== Segment start ==
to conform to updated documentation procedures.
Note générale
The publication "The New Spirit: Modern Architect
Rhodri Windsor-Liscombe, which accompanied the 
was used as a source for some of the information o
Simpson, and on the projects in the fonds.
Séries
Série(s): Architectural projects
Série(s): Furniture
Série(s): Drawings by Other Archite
== Segment end ==
**TRY IT**
Write out every record shown above, word for word.

**RESULT**
to conform to updated documentation procedures.
Note générale
The publication "The New Spirit: Modern Architect
Rhodri Windsor-Liscombe, which accompanied the 
was used as a source for some of the information o
Simpson, and on the projects in the fonds.
Séries
Série(s): Architectural projects
Série(s): Furniture
Série(s): Drawings by Other Archite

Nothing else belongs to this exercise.